> Things to do:
A) From the text about the Ska-P album, return the passage from "Ska-P chronology" up to and including "29 June 2002.".
B) Write the next part of the text about the Ska-P album ¡¡Que corra la voz!!, starting after its last sentence.

> Text shown:
----------

Studio album by Ska-P
- Released: 29 June 2002
- Recorded: 2002
- Studios: Studio RED LED, Madrid
- Genres: Ska punk, punk rock, ska, pop punk
- Length: 47:01
- Label: RCA
- Producer: Tony López

Ska-P chronology
| Planeta Eskoria (2000) | ¡¡Que corra la voz!! (2002) | Incontrolable (2004) |

= ¡¡Que corra la voz!! =

¡¡Que corra la voz!! is the fifth studio album by the Spanish ska punk band Ska-P, released on 29 June 2002.

The album's cover depicts Gato López with a megaphone and a medallion with the Anarchy symbol, bursting through the front page of a newspaper. The album title can be translated as "Spread the word!"

----------

> Data section:
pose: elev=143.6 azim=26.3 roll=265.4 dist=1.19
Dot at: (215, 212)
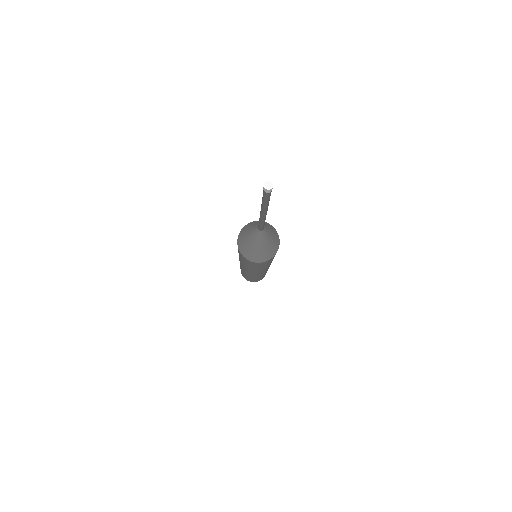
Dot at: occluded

----------

> Responses to the tasks:
A)
Ska-P chronology
| Planeta Eskoria (2000) | ¡¡Que corra la voz!! (2002) | Incontrolable (2004) |

= ¡¡Que corra la voz!! =

¡¡Que corra la voz!! is the fifth studio album by the Spanish ska punk band Ska-P, released on 29 June 2002.

B)
== Track listing ==

| No. | Title | Length |
|---|---|---|
| 1. | "Estampida" | 3:23 |
| 2. | "Consumo Gusto" | 3:58 |
| 3. | "Welcome to Hell" | 4:11 |
| 4. | "Casposos" | 4:59 |
| 5. | "Niño Soldado" | 3:41 |
| 6. | "Intifada" | 3:35 |
| 7. | "McDollar" | 3:58 |
| 8. | "Solamente Por Pensar" | 3:22 |
| 9. | "Insensibilidad" | 4:36 |
| 10. | "Esquirol" | 3:38 |
| 11. | "El Olvidado" | 3:29 |
| 12. | "Mis Colegas" | 4:11 |
| Total length: |  | 47:01 |

== Personnel ==
- Pulpul – vocals, guitar
- Luismi – drums
- Julio – bass
- Joxemi – guitar
- Kogote – keyboard
- Pipi – backing vocals

== Charts ==

Chart positions for ¡¡Que corra la voz!!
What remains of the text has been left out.